ORDERED AND ADJUDGED that the Defendant’s Motion to Dismiss is DENIED.

DONE AND ORDERED.

. Falcon was convicted of drug trafficking before the Dade Circuit Court in December, 1979 after he entered a plea of nolo contendere. He was ordered to report to begin service of a 14-month term of imprisonment in early 1988, but failed to appear. The California drug trafficking charges were initiated in 1985, but Falcon failed to appear for a probable cause hearing in the Los Angeles County Superior Court. See Gov’t. Resp. to Def.Mot. for Revocation of Pretrial Detention Order, March 25, 1996, at ¶¶ 1-4.

. On April 16, 1996, the Government moved to dismiss this indictment. See Defendant's Second Supplemental Memorandum in Support of Admission to Bail, April 18, 1996.

. The Defendant's argument is premised on constitutional grounds, rather than the provisions of the Speedy Trial Act, 18 U.S.C. § 3161.

. In Bonner v. City of Prichard, 661 F.2d 1206, 1209 (11th Cir.1981) (en banc), the Eleventh Circuit adopted as binding precedent all decisions of the former Fifth Circuit handed down prior to October 1, 1981.

. At oral argument, Defendant's counsel referred to a letter sent to him by one of the Government’s counsel that referred to a statement given by Edwards before his death. When questioned about this statement, however, counsel for the Government explained that the purpose of the letter was to put the Defendant on notice that the United States might attempt to introduce Edwards' statement under the catch-all exception to *1517the hearsay rule. See Fed.R.Evid. 803(24).

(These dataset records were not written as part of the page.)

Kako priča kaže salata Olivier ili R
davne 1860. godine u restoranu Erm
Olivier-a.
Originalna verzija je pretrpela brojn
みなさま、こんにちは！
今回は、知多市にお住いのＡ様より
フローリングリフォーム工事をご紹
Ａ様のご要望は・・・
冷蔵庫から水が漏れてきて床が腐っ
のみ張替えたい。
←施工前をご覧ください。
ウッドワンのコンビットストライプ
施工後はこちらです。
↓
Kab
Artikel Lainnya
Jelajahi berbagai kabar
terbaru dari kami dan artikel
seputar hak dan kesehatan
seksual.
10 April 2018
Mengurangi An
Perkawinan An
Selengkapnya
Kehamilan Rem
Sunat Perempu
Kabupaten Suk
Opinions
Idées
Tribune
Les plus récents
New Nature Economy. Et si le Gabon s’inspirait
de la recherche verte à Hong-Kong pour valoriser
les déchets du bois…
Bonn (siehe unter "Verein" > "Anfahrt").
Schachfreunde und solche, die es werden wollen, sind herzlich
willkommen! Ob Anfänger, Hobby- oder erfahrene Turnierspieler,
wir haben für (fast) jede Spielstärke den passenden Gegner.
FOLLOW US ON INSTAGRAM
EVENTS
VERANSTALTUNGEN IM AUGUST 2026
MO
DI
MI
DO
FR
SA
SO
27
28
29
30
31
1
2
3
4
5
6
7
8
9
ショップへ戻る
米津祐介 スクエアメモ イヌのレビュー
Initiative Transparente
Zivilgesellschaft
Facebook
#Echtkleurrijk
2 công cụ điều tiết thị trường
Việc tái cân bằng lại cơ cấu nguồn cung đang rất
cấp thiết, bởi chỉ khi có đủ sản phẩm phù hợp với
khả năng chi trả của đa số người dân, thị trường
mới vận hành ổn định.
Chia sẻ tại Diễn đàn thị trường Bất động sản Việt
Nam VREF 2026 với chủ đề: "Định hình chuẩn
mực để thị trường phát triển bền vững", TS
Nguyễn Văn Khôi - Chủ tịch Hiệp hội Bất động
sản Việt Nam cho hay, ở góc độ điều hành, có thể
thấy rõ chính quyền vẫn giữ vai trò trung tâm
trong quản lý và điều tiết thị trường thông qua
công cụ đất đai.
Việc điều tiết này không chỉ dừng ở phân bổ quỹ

Defendants’ counsel stated that he will contest the admission of this statement.

. When questioned at oral argument, counsel for the Government explained that, due to Edwards' absence, it will seek to admit the ATF forms as “business records” that were within the custody and control of the Bureau, even though they were kept in the gun shop. Counsel added that it will attempt to admit the Dade County forms as business records authenticated by Edwards' son and a County official.